Easy way to copy records from one table to another in code?

M

Maury Markowitz

I have a table on a slow database that I need to work with all the
time. In order to improve performance, I cache the columns we use a
lot on our local SQL Server.

In an MDB I can INSERT into my local table using a SELECT from the
remote one. I'm trying to duplicate this under an ADP, but so far all
I can come up with is looping over the rows. I open a connection to
the slow DB using a static read-only ODBC link, another to my local
table, and then loop over the first inserting individually into the
second.

Can anyone suggest an faster way to do this?

Maury
 
J

Jeff Boyce

Maury

Possible reasons why an Access db/table might have "poor" performance:

* impatience - some folks are, some aren't
* indexing - if searching/joining/selecting on fields, indexing may speed
it up
* network - is the db "split"?
* antivirus - local or network
* re-establishing table connections

.... and many more.

?Any of these fit your situation?

Regards

Jeff Boyce
Microsoft Office/Access MVP
 
D

Dirk Goldgar

Maury Markowitz said:
I have a table on a slow database that I need to work with all the
time.

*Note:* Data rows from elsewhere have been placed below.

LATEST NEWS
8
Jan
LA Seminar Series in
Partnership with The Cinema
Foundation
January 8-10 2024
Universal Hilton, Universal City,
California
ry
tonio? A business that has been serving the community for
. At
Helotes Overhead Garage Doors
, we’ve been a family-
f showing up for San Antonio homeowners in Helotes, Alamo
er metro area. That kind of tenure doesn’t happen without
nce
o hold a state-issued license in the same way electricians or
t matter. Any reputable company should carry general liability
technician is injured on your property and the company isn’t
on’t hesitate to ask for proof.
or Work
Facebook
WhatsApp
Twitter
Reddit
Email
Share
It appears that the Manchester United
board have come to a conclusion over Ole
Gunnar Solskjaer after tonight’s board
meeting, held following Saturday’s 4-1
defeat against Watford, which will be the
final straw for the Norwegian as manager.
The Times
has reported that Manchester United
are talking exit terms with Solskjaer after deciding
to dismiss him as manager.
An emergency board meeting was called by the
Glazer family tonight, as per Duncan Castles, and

In order to improve performance, I cache the columns we use a
lot on our local SQL Server.

In an MDB I can INSERT into my local table using a SELECT from the
remote one. I'm trying to duplicate this under an ADP, but so far all
I can come up with is looping over the rows. I open a connection to
the slow DB using a static read-only ODBC link, another to my local
table, and then loop over the first inserting individually into the
second.

Can anyone suggest an faster way to do this?

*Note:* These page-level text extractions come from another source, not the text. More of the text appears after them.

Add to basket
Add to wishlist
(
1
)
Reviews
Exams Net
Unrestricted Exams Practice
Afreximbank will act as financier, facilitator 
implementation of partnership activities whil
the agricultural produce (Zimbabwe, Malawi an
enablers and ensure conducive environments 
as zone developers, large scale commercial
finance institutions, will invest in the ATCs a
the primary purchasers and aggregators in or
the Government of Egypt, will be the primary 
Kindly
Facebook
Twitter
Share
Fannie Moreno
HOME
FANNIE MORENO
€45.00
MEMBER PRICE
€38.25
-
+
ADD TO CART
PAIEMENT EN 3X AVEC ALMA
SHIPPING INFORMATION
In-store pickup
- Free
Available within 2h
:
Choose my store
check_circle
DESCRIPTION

I'm not very conversant with ADPs, but can you add the other database as a
linked server, and then run a simple INSERT query to copy from it to your
local table?
 
A

aaron.kempf

I'd just use DTS to copy the table that you want.. every 5 minutes, or
something like that

SQL Server is always faster than Jet.

-Aaron
 
A

aaron.kempf

and you do know that you can use select into-- in SQL Server-- just
like you can in Access, right?


Select *
into Local_Employees
From Northwind.dbo.Employees
 
M

Maury Markowitz

I'm not very conversant with ADPs, but can you add the other database as a
linked server, and then run a simple INSERT query to copy from it to your
local table?

I've been thinking of going down this road for a while -- we've spoken
about this possibility several times in the past. But examples are
thin on the ground. MS's own documentation is EXTREMELY thin, even
their page on "Identifying a Data Source Using a Linked Server Name"
doesn't give a single real-world example! I've found a few examples
out on the 'net, but they are all really lightweight. I'm worried that
this isn't actually used very often in the real world, except for
distributed query operations. Is this stuff production quality?

Maury
 
J

Jeff Boyce

Maury

The answers will depend on how your terms are defined.

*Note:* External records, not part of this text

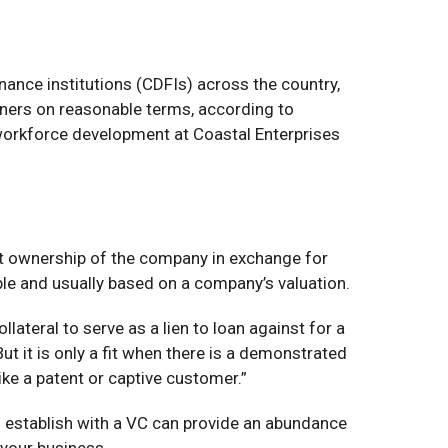
nce institutions (CDFIs) across the country,
wners on reasonable terms, according to
 workforce development at Coastal Enterprises
art ownership of the company in exchange for
ble and usually based on a company’s valuation.
lateral to serve as a lien to loan against for a
ut it is only a fit when there is a demonstrated
ike a patent or captive customer.”
you establish with a VC can provide an abundance
 your business.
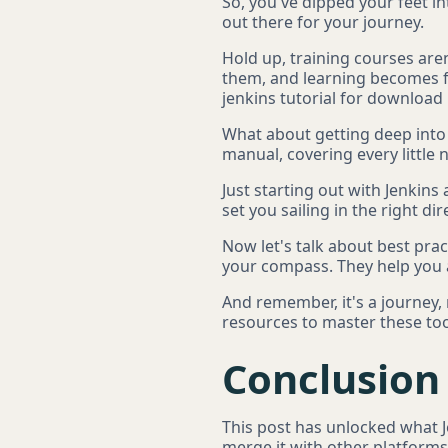
So, you've dipped your feet in
out there for your journey.
Hold up, training courses aren
them, and learning becomes fu
jenkins tutorial for download 
What about getting deep into th
manual, covering every little 
Just starting out with Jenkins
set you sailing in the right dir
Now let's talk about best prac
your compass. They help you a
And remember, it's a journey,
resources to master these tool
Conclusion
This post has unlocked what Je
merge it with other platforms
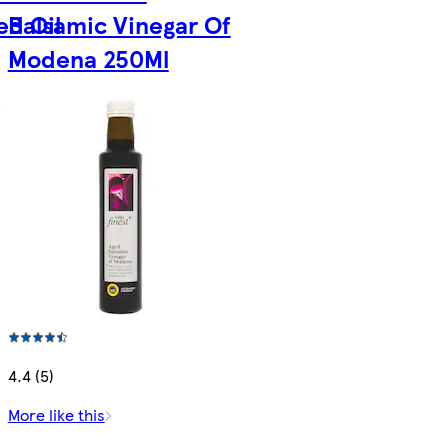
ed Oil
Balsamic Vinegar Of
Modena 250Ml
4.4 (5)
More like this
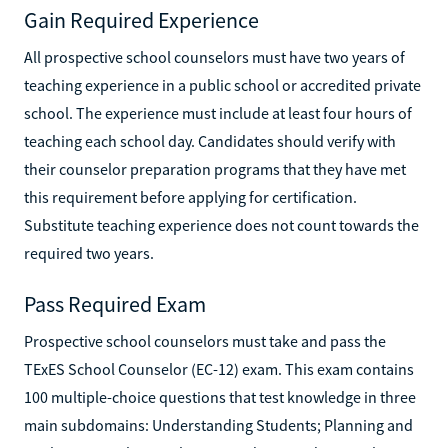
Gain Required Experience
All prospective school counselors must have two years of
teaching experience in a public school or accredited private
school. The experience must include at least four hours of
teaching each school day. Candidates should verify with
their counselor preparation programs that they have met
this requirement before applying for certification.
Substitute teaching experience does not count towards the
required two years.
Pass Required Exam
Prospective school counselors must take and pass the
TExES School Counselor (EC-12) exam. This exam contains
100 multiple-choice questions that test knowledge in three
main subdomains: Understanding Students; Planning and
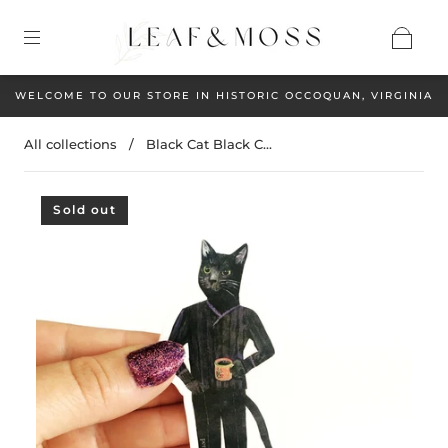
WELCOME TO OUR STORE IN HISTORIC OCCOQUAN, VIRGINIA
All collections
/
Black Cat Black C...
Sold out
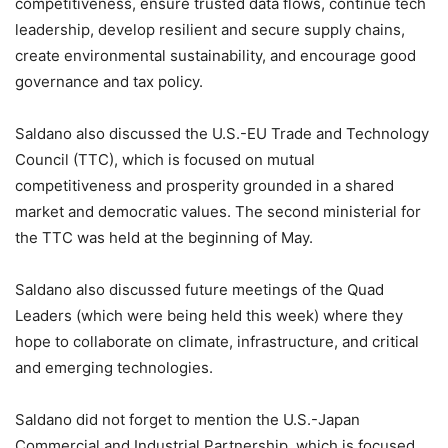
competitiveness, ensure trusted data flows, continue tech
leadership, develop resilient and secure supply chains,
create environmental sustainability, and encourage good
governance and tax policy.
Saldano also discussed the U.S.-EU Trade and Technology
Council (TTC), which is focused on mutual
competitiveness and prosperity grounded in a shared
market and democratic values. The second ministerial for
the TTC was held at the beginning of May.
Saldano also discussed future meetings of the Quad
Leaders (which were being held this week) where they
hope to collaborate on climate, infrastructure, and critical
and emerging technologies.
Saldano did not forget to mention the U.S.-Japan
Commercial and Industrial Partnership, which is focused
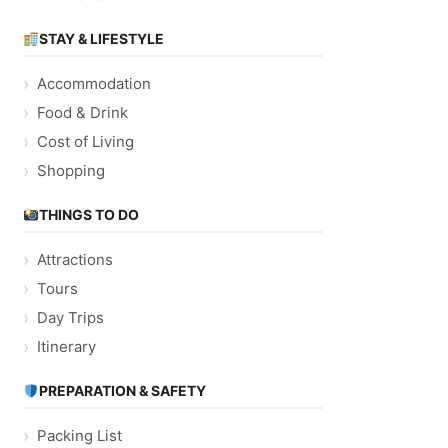
STAY & LIFESTYLE
Accommodation
Food & Drink
Cost of Living
Shopping
THINGS TO DO
Attractions
Tours
Day Trips
Itinerary
PREPARATION & SAFETY
Packing List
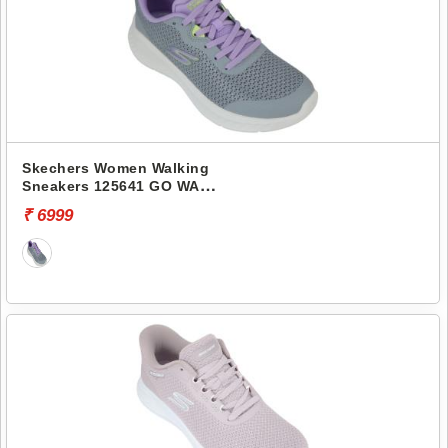
Skechers Women Walking
Sneakers 125641 GO WALK
NOW-NARISSA
₹ 6999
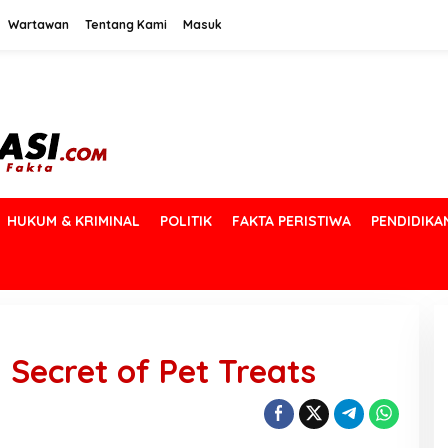
Wartawan
Tentang Kami
Masuk
HUKUM & KRIMINAL
POLITIK
FAKTA PERISTIWA
PENDIDIKA
Secret of Pet Treats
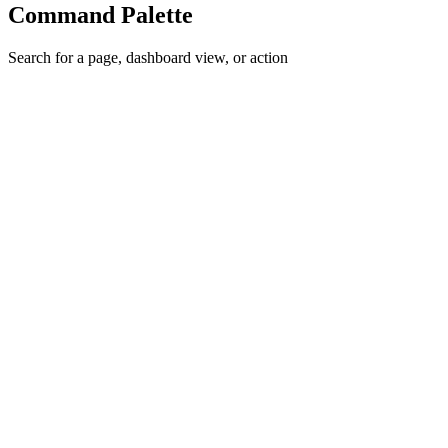
Command Palette
Search for a page, dashboard view, or action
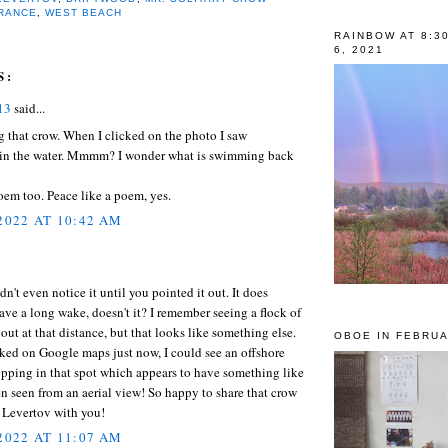
RANCE
,
WEST BEACH
RAINBOW AT 8:3
6, 2021
S:
13
said...
 that crow. When I clicked on the photo I saw
in the water. Mmmm? I wonder what is swimming back
em too. Peace like a poem, yes.
 2022 AT 10:42 AM
dn't even notice it until you pointed it out. It does
ave a long wake, doesn't it? I remember seeing a flock of
 out at that distance, but that looks like something else.
OBOE IN FEBRUA
ked on Google maps just now, I could see an offshore
pping in that spot which appears to have something like
 seen from an aerial view! So happy to share that crow
 Levertov with you!
 2022 AT 11:07 AM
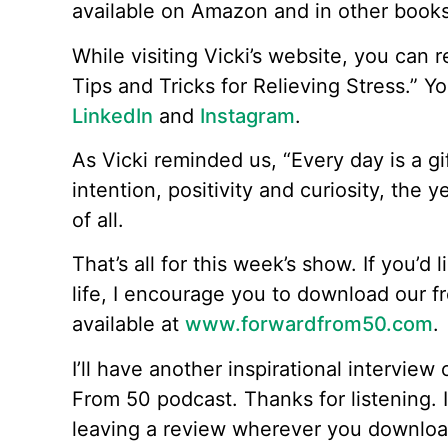
available on Amazon and in other books
While visiting Vicki’s website, you can
Tips and Tricks for Relieving Stress.” Y
LinkedIn
and
Instagram
.
As Vicki reminded us, “Every day is a g
intention, positivity and curiosity, the 
of all.
That’s all for this week’s show. If you’d 
life, I encourage you to download our f
available at
www.forwardfrom50.com
.
I’ll have another inspirational intervie
From 50 podcast. Thanks for listening. I
leaving a review wherever you downloa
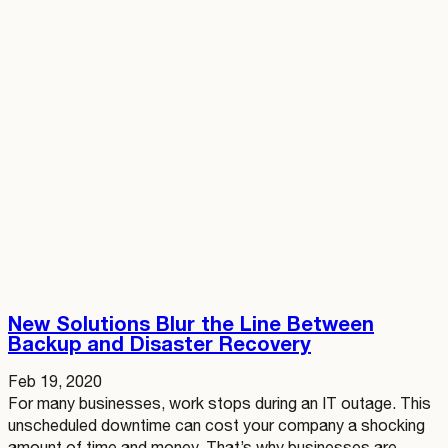
New Solutions Blur the Line Between
Backup and Disaster Recovery
Feb 19, 2020
For many businesses, work stops during an IT outage. This
unscheduled downtime can cost your company a shocking
amount of time and money. That’s why businesses are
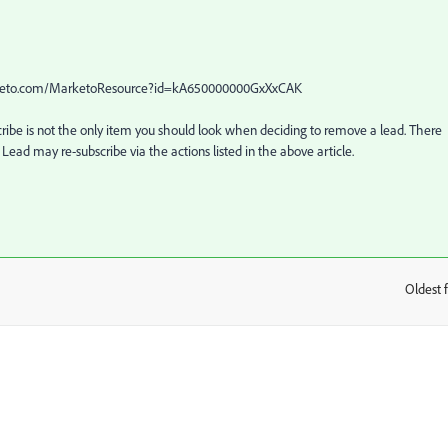
.marketo.com/MarketoResource?id=kA650000000GxXxCAK
cribe is not the only item you should look when deciding to remove a lead. There 
 Lead may re-subscribe via the actions listed in the above article.
Oldest f
:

In my situation, I have several Access front-end/SQL-Server back-end/linked
tables via ODBC applications running in support of basic
infrastructure/operations at the agency I work for. Does that match your
definition?

Regards

Jeff Boyce
Microsoft Office/Access MVP


I'm not very conversant with ADPs, but can you add the other database as a
linked server, and then run a simple INSERT query to copy from it to your
local table?

I've been thinking of going down this road for a while -- we've spoken
about this possibility several times in the past. But examples are
thin on the ground. MS's own documentation is EXTREMELY thin, even
their page on "Identifying a Data Source Using a Linked Server Name"
doesn't give a single real-world example! I've found a few examples
out on the 'net, but they are all really lightweight. I'm worried that
this isn't actually used very often in the real world, except for
distributed query operations. Is this stuff production quality?

Maury
 
P

Paul Shapiro

When I last used linked servers some years ago with SQL Server 2000 they
worked fine, especially for transferring data. They would be very slow if
you were doing a join between tables in different servers, but that seems
reasonable.

I think a few things have changed. There were substantial security
deficiencies with linked servers. If I remember correctly the account was
defined in the link, and the word is a lot more security/control conscious
now than it used to be.

Data Transformation Services (DTS) and then SQL Server Integration Services
(SSIS) became very capable tools for doing data transfer between servers,
with very substantial capabilities. That's what I've used more recently. But
linked servers probably still work just fine and I don't remember it as
being complicated. Basically you're defining a data connection.

I'm not very conversant with ADPs, but can you add the other database as a
linked server, and then run a simple INSERT query to copy from it to your
local table?

I've been thinking of going down this road for a while -- we've spoken
about this possibility several times in the past. But examples are
thin on the ground. MS's own documentation is EXTREMELY thin, even
their page on "Identifying a Data Source Using a Linked Server Name"
doesn't give a single real-world example! I've found a few examples
out on the 'net, but they are all really lightweight. I'm worried that
this isn't actually used very often in the real world, except for
distributed query operations. Is this stuff production quality?